* _Texto de referencia_
——————

Podría ser un pinchazo más en el entrenamiento de un equipo de fútbol, pero el nombre de los protagonistas eleva la anécdota casi a una cuestión de Estado en Brasil. En la última sesión del Santos, por los jugadores que no jugaron el partido contra el Palmeiras, hubo un rifirrafe entre Neymar y Robinho Júnior, hijo del exfutbolista del Real Madrid.
Según Globoesporte, un regate del chico (18 años) molestó a Neymar, que sintió que le faltaban el respeto y le hizo una dura entrada a Robinho Júnior, provocando una trifulca en la que "hubo empujones y forcejeos". Y podría haber ido más allá, según los medios brasileños: "Al menos una persona contactada por el periodista también afirma haber visto al número 10 abofetear al joven jugador".
Las mismas fuentes aseguran que tras el entrenamiento el ambiente en el 'Centro de Entrenamiento Rei Pelé' era bastante tenso y que los representantes del hijo de Robinho pidieron explicaciones al club por lo sucedido.
"Neymar habló con el joven jugador para pedirle disculpas por su comportamiento impulsivo", afirma también Globoesporte, que asegura que ambos jugadores mantienen una relación estrecha, casi como de 'padrino y ahijado', dada la cercanía de Neymar a la familia de su compañero.
El número 10 del Santos, que cada vez está más cerca de quedarse sin Mundial, suma así un problema más a una temporada complicada. Pese a todo, el técnico del Santos, Cuca, confirmó que Neymar estará en la convocatoria para el partido del martes contra Recoleta en Paraguay, duelo de la Copa Sudamericana.

——————

* _Para trabajar_
[a] Enumera todos los equipos de fútbol que se nombran en la noticia sobre Neymar y Robinho Júnior.
[b] Responde estas preguntas con datos de la noticia sobre Neymar y Robinho Júnior:
(i) ¿Cuántos años tiene Robinho Júnior?
(ii) ¿Quién es el técnico del Santos?
(iii) ¿En qué país se juega el partido del martes contra Recoleta?

Registros guardados:
——————

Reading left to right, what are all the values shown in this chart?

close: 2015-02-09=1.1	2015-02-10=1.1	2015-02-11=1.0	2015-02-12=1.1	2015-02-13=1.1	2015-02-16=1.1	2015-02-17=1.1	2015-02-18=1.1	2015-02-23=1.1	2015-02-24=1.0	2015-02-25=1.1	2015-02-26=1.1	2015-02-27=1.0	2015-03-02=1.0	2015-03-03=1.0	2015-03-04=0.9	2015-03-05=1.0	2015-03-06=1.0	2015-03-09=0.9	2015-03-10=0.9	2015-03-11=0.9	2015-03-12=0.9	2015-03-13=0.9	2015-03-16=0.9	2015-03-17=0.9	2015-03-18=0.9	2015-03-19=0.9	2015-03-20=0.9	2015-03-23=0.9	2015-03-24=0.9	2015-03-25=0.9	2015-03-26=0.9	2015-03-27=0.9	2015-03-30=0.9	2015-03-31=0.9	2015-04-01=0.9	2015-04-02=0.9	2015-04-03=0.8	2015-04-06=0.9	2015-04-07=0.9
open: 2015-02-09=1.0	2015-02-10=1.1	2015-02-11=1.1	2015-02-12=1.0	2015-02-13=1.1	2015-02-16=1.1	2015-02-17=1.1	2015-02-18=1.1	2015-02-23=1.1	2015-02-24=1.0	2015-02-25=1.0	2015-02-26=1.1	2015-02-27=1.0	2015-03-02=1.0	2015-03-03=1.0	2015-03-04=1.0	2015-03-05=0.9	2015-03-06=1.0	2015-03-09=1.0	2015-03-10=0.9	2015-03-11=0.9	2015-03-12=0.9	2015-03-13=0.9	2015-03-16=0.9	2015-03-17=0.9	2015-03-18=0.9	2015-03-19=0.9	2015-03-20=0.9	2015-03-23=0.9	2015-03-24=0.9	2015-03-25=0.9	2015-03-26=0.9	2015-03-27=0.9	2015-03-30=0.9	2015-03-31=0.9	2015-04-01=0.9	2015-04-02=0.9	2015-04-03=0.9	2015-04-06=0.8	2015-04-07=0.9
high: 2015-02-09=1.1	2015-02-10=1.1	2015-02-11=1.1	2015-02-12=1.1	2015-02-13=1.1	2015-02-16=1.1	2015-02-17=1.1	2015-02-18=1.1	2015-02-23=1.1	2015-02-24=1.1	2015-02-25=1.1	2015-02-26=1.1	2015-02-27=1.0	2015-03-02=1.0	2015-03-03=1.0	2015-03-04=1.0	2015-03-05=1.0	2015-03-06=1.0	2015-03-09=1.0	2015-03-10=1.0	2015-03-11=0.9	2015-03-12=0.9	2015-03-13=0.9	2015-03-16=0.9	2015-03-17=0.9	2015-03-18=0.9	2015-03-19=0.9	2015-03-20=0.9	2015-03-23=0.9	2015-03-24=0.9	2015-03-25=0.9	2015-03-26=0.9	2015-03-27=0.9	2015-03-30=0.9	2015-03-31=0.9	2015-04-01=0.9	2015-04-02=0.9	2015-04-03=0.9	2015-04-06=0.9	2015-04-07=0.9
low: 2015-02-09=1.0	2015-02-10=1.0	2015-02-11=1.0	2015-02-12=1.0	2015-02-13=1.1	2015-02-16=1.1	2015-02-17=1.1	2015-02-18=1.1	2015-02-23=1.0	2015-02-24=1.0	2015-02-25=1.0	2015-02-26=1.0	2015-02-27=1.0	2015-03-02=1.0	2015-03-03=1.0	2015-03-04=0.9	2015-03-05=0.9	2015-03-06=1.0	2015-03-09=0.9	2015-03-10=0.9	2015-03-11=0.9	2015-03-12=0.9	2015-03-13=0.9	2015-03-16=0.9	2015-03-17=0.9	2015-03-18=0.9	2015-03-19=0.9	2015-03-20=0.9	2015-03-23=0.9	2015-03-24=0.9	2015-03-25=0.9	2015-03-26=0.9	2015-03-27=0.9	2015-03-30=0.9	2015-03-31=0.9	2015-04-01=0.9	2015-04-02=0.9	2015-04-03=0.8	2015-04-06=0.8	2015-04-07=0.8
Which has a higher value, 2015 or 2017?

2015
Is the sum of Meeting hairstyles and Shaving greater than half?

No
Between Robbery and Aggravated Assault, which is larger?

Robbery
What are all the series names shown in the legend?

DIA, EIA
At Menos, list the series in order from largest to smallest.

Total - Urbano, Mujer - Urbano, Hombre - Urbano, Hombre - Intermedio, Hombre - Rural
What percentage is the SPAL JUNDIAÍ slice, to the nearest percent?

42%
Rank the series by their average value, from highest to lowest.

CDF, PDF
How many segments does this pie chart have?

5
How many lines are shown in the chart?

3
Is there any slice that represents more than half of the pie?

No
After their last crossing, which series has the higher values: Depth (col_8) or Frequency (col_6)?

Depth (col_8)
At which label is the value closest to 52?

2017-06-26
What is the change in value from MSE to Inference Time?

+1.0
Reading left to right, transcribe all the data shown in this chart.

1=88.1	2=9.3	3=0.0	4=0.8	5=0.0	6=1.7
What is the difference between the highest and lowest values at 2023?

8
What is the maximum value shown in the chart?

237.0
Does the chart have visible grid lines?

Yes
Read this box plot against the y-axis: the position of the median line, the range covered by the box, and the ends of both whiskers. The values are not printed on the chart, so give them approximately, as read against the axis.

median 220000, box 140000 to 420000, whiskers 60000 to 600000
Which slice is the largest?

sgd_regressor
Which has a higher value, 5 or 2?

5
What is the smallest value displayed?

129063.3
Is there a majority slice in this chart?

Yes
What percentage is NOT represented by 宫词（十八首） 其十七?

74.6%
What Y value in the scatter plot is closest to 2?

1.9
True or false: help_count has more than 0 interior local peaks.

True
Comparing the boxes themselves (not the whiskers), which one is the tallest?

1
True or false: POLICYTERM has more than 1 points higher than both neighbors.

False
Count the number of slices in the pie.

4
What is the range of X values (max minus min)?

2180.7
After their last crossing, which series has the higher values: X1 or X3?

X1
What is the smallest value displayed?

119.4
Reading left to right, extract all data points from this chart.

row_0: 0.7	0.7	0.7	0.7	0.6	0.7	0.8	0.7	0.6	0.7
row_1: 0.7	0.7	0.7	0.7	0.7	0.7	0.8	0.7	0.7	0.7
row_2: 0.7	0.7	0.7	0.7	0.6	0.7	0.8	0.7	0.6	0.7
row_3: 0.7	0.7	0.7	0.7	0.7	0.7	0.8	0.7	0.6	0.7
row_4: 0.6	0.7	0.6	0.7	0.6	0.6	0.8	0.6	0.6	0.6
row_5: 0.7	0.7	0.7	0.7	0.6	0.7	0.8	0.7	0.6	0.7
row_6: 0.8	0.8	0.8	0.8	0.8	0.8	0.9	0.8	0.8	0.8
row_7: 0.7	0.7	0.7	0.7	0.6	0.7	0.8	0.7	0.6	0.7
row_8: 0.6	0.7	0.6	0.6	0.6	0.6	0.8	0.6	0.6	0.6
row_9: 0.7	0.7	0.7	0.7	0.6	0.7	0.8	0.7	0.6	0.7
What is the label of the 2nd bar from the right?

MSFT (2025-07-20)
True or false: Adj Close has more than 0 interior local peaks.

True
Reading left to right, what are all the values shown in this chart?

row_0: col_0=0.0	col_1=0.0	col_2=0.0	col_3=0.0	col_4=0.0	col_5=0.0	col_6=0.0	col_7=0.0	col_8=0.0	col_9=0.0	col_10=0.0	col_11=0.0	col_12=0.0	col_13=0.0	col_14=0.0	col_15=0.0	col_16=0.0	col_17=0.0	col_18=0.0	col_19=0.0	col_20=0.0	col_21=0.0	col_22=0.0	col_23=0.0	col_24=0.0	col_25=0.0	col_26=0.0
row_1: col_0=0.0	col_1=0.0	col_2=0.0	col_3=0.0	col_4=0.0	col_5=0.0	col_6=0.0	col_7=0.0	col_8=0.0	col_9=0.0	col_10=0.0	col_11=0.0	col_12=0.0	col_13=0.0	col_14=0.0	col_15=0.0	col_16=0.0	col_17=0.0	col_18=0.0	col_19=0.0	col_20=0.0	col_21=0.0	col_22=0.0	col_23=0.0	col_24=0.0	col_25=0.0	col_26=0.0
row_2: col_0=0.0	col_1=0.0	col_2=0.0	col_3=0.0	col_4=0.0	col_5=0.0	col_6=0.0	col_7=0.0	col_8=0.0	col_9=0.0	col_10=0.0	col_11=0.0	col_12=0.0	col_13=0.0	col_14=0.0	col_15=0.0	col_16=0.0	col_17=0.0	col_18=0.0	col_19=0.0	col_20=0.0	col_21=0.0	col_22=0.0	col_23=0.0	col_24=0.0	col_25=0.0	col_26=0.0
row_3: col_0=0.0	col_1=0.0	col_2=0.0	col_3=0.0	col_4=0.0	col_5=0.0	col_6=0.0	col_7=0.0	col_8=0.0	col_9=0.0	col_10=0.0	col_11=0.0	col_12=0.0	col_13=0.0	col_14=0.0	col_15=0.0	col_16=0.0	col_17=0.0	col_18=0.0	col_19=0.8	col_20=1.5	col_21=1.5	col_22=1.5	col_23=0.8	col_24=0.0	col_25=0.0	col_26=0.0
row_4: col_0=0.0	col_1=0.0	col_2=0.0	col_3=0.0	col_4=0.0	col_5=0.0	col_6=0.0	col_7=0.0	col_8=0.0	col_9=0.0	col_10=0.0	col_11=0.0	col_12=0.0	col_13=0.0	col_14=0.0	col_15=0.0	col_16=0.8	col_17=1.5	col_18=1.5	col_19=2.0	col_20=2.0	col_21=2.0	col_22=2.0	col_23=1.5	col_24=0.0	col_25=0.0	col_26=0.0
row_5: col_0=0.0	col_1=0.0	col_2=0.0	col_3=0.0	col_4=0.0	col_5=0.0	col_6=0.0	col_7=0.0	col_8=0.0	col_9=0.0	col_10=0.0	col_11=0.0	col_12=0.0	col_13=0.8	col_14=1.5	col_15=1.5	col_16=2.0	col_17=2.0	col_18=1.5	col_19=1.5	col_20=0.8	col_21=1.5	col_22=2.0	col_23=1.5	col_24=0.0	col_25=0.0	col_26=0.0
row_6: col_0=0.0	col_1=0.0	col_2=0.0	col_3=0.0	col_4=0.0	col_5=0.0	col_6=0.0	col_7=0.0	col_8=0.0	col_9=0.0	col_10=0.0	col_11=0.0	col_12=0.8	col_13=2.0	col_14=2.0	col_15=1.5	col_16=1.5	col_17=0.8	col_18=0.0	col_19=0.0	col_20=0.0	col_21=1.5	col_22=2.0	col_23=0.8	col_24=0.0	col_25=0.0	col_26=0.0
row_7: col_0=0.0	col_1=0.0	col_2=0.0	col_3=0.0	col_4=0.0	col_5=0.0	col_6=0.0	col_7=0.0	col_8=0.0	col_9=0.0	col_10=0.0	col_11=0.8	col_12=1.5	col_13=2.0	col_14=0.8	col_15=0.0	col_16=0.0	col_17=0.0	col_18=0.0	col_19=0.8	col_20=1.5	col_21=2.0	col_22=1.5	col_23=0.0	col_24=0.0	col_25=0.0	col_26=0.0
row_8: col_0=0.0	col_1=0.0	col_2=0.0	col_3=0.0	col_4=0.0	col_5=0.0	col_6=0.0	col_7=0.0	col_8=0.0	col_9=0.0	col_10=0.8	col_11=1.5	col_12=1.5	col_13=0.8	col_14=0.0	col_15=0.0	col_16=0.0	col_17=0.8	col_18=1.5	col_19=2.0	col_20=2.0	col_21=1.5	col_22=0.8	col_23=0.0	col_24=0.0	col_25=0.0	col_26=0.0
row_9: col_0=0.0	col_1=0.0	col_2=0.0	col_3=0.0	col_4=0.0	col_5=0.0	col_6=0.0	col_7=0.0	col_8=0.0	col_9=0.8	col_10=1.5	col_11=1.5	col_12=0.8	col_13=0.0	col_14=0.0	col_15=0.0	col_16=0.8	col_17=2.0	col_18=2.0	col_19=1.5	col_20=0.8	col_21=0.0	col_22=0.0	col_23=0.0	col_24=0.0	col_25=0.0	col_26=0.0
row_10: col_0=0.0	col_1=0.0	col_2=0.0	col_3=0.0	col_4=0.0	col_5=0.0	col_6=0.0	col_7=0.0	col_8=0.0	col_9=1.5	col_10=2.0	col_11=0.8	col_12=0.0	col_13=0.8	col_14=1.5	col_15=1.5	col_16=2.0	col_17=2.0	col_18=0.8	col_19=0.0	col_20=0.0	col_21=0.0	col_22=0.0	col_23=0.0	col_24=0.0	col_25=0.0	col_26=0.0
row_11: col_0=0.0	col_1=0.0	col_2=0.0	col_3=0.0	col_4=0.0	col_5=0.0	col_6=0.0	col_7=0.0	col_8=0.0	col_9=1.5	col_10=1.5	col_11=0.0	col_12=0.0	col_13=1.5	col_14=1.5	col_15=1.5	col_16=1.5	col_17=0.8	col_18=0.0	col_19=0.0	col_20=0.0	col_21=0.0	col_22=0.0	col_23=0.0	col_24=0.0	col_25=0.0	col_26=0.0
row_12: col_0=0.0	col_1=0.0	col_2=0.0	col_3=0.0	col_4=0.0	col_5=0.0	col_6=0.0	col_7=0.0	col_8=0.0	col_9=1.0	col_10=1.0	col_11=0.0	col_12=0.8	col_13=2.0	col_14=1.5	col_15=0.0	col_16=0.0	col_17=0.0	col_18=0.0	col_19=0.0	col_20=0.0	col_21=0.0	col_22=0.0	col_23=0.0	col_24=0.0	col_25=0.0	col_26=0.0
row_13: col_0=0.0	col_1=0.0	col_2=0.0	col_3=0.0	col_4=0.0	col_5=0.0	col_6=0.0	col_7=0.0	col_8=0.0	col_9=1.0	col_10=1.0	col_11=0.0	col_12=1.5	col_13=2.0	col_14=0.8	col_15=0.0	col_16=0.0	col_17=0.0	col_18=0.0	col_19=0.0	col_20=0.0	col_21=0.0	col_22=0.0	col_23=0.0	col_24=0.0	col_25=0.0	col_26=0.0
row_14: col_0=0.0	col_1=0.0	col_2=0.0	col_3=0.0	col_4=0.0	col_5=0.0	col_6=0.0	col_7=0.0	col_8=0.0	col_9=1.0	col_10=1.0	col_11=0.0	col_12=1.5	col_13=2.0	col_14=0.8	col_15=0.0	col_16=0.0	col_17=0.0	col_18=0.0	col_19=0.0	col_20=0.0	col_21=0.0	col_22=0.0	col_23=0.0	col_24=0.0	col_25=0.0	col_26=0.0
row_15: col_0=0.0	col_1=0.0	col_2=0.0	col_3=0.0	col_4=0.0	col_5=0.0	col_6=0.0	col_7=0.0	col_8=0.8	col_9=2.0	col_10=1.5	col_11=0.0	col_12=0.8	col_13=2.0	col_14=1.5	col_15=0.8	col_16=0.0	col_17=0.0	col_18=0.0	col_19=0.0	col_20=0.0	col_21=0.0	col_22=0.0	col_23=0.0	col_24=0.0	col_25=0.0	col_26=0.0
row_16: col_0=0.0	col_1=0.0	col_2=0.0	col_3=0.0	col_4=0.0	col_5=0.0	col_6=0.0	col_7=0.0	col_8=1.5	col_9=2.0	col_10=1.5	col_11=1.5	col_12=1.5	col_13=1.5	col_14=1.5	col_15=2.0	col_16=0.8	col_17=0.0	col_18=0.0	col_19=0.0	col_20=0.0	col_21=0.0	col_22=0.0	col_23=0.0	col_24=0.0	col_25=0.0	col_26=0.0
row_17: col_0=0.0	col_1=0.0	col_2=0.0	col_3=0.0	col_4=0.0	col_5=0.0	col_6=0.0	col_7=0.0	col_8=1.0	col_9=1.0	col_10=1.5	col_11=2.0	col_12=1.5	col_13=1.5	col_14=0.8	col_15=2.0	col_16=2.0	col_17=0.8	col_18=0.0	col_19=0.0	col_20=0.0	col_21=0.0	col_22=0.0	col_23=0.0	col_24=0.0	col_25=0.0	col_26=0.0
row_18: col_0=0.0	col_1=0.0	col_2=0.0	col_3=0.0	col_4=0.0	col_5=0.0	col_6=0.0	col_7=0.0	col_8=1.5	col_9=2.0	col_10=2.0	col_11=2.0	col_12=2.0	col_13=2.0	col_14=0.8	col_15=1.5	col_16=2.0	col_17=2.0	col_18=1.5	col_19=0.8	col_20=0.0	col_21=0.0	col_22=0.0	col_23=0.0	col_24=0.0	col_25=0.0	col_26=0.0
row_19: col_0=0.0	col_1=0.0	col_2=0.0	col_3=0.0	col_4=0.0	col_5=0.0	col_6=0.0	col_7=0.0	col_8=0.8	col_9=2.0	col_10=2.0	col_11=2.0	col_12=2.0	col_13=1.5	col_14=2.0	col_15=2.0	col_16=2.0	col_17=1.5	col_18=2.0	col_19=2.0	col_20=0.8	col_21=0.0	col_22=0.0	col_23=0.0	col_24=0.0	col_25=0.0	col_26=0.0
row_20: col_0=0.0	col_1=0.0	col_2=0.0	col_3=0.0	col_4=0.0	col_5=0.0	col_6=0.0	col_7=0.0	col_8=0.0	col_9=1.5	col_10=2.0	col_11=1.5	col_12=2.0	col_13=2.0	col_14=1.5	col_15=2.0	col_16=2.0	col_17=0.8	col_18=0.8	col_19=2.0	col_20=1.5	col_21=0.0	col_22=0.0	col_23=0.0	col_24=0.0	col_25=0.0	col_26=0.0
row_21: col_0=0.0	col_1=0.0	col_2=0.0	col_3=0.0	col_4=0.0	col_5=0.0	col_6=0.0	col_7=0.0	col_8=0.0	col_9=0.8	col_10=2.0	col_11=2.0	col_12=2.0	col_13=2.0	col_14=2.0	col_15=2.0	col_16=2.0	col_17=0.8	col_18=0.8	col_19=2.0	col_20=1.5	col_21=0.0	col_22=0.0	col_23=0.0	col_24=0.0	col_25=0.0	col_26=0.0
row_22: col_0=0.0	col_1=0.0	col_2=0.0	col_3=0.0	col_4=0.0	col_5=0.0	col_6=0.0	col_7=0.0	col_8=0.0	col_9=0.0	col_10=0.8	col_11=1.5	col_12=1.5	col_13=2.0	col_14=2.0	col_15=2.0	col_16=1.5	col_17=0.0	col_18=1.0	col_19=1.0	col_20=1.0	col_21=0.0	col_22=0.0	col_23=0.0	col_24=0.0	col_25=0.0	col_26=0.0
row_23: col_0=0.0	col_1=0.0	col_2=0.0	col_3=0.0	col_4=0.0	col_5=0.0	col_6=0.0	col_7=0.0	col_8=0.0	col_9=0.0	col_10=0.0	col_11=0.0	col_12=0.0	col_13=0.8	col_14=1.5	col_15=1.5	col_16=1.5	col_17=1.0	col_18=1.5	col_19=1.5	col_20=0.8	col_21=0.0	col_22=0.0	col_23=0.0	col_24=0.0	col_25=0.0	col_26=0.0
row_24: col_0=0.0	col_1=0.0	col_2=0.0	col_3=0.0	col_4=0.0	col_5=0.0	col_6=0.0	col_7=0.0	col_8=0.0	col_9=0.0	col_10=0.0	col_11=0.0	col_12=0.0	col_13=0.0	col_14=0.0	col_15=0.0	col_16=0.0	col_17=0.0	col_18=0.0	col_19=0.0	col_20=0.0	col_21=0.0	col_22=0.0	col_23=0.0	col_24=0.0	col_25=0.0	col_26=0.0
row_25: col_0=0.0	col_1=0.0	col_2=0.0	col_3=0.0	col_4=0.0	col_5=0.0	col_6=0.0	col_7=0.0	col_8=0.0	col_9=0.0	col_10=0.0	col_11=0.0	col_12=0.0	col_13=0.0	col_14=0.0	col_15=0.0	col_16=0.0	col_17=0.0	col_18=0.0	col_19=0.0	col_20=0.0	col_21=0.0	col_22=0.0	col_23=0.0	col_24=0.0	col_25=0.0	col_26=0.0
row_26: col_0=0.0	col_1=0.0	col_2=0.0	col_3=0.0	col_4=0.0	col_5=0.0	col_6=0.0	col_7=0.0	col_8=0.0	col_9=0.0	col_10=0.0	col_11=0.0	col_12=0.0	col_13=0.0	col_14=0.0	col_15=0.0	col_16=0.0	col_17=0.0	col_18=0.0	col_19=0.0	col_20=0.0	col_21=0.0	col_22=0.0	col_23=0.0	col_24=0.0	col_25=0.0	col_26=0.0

——————

* _Respuestas_
[a] Santos, Palmeiras, Real Madrid y Recoleta.

[b]
(i) 18 años.
(ii) Cuca.
(iii) En Paraguay.